TASK DETAILS
When you have gone through the records below, state only how many lines include the word "your".
*** Opening of THE DATA ***
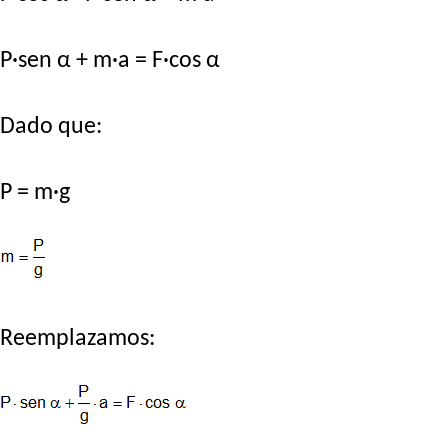
P·sen α + m·a = F·cos α
Dado que:
P = m·g
Reemplazamos:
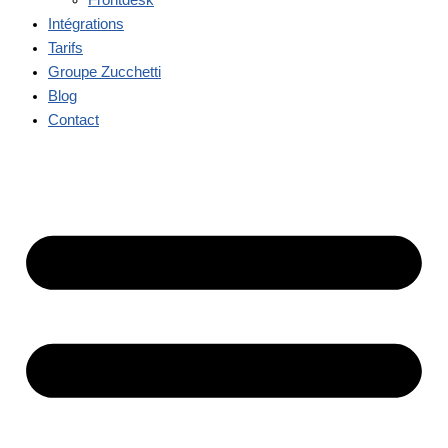
Intégrations
Tarifs
Groupe Zucchetti
Blog
Contact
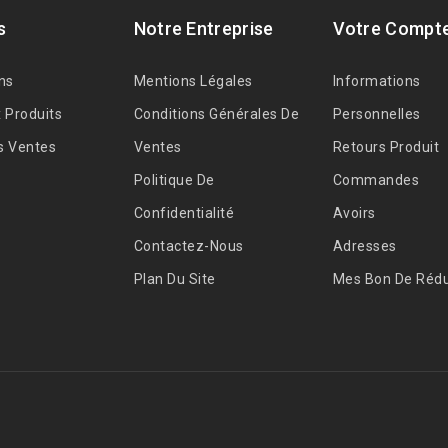
s
Notre Entreprise
Votre Compt
ns
Mentions Légales
Informations
 Produits
Conditions Générales De
Personnelles
s Ventes
Ventes
Retours Produit
Politique De
Commandes
Confidentialité
Avoirs
Contactez-Nous
Adresses
Plan Du Site
Mes Bon De Rédu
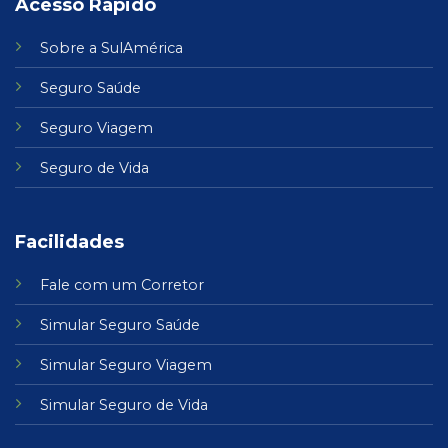
Acesso Rápido
Sobre a SulAmérica
Seguro Saúde
Seguro Viagem
Seguro de Vida
Facilidades
Fale com um Corretor
Simular Seguro Saúde
Simular Seguro Viagem
Simular Seguro de Vida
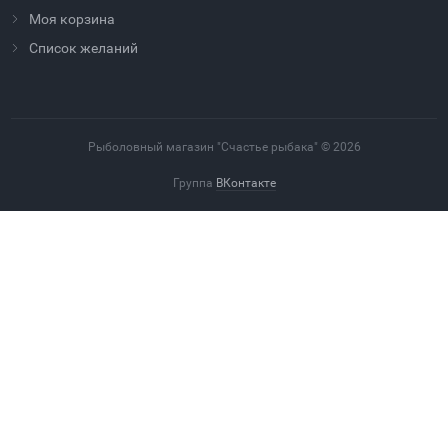
Моя корзина
Cписок желаний
Рыболовный магазин "Счастье рыбака" © 2026
Группа
ВКонтакте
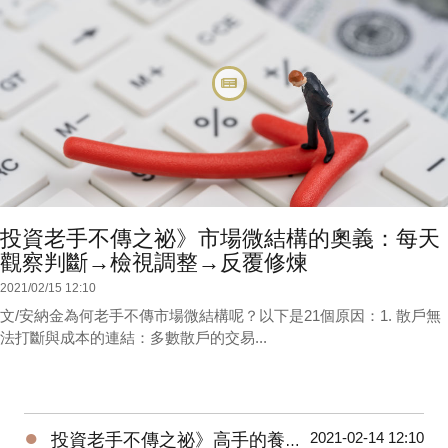
投資老手不傳之祕》市場微結構的奧義：每天
觀察判斷→檢視調整→反覆修煉
2021/02/15 12:10
文/安納金為何老手不傳市場微結構呢？以下是21個原因：1. 散戶無
法打斷與成本的連結：多數散戶的交易...
●
2021-02-14 12:10
投資老手不傳之祕》高手的養成3階段：開放心胸 + 廣泛學習 + 大空頭洗禮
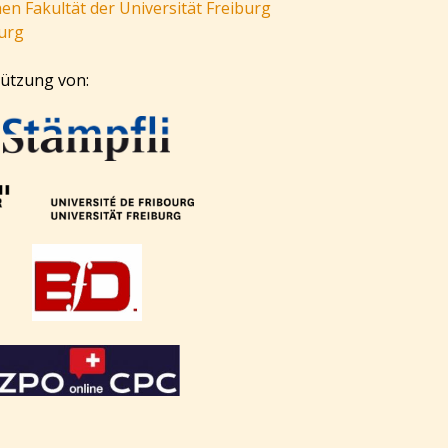
en Fakultät der Universität Freiburg
burg
tützung von:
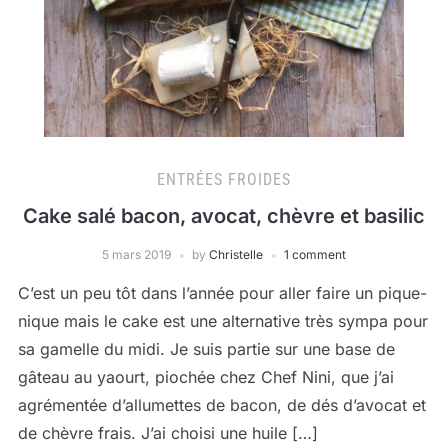
ENTRÉES FROIDES
Cake salé bacon, avocat, chèvre et basilic
5 mars 2019
by
Christelle
1 comment
C’est un peu tôt dans l’année pour aller faire un pique-
nique mais le cake est une alternative très sympa pour
sa gamelle du midi. Je suis partie sur une base de
gâteau au yaourt, piochée chez Chef Nini, que j’ai
agrémentée d’allumettes de bacon, de dés d’avocat et
de chèvre frais. J’ai choisi une huile […]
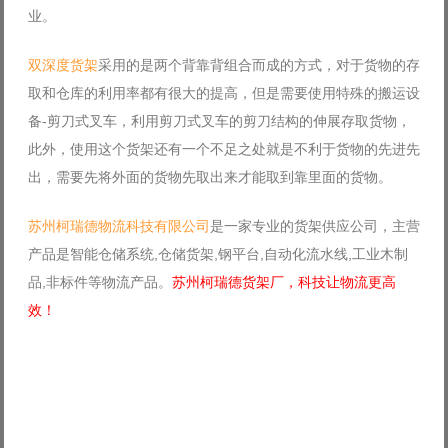
业。
Log in with Facebook
Forgot your password?
双深度货架
采用的是两个背靠背组合而成的方式，对于货物的存
Forgot your username?
取和仓库的利用率都有很大的提高，但是需要使用特殊的搬运设
备-剪刀式叉车，利用剪刀式叉车的剪刀结构的伸展存取货物，
此外，使用这个货架还有一个不足之处就是不利于货物的先进先
出，需要先将外面的货物先取出来才能取到靠里面的货物。
苏州柯瑞德物流科技有限公司
是一家专业的货架供应公司，主营
产品是智能仓储系统,仓储货架,钢平台,自动化流水线,工业木制
品,非标件等物流产品。
苏州柯瑞德货架厂，科技让物流更高
效！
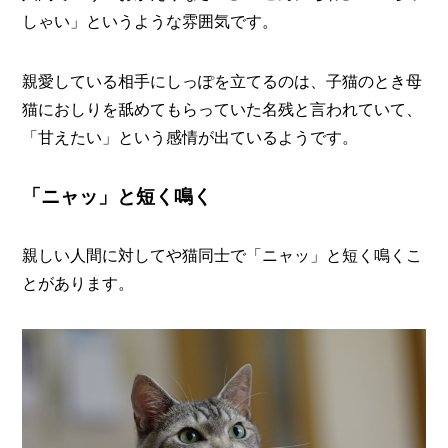
しゃい」というような雰囲気です。
親愛している相手にしっぽを立てるのは、子猫のとき母
猫におしりを舐めてもらっていた名残と言われていて、
「甘えたい」という感情が出ているようです。
「ニャッ」と短く鳴く
親しい人間に対してや猫同士で「ニャッ」と短く鳴くこ
とがあります。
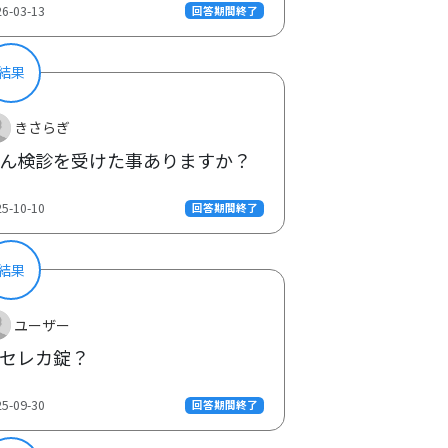
26-03-13
回答期間終了
結果
きさらぎ
ん検診を受けた事ありますか？
25-10-10
回答期間終了
結果
ユーザー
セレカ錠？
25-09-30
回答期間終了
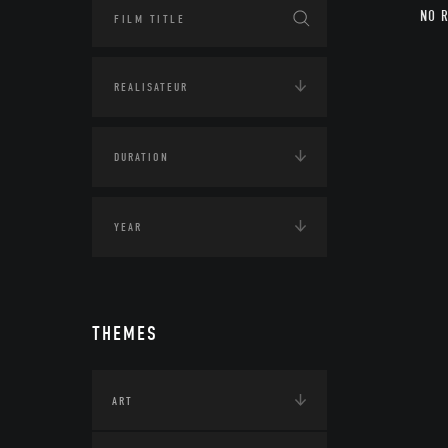
NO 
THEMES
ART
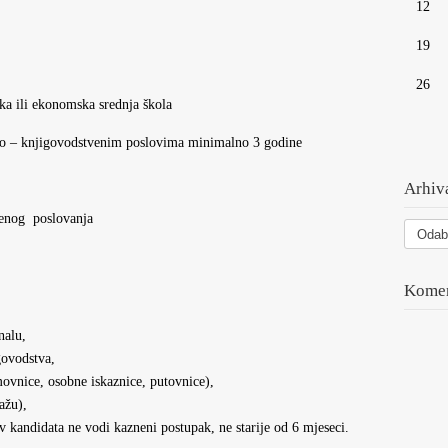
12
19
26
ili ekonomska srednja škola
– knjigovodstvenim poslovima minimalno 3 godine
Arhiva
nog poslovanja
Arhiva
vesti
Komen
nalu,
govodstva,
ovnice, osobne iskaznice, putovnice),
tažu),
iv kandidata ne vodi kazneni postupak, ne starije od 6 mjeseci.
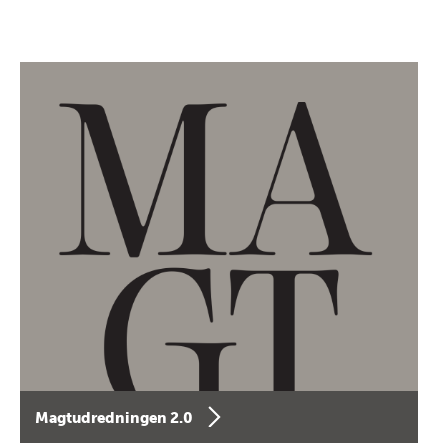
Magtudredningen 2.0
*** Close of THE DATA ***
ANSWER SPACE
2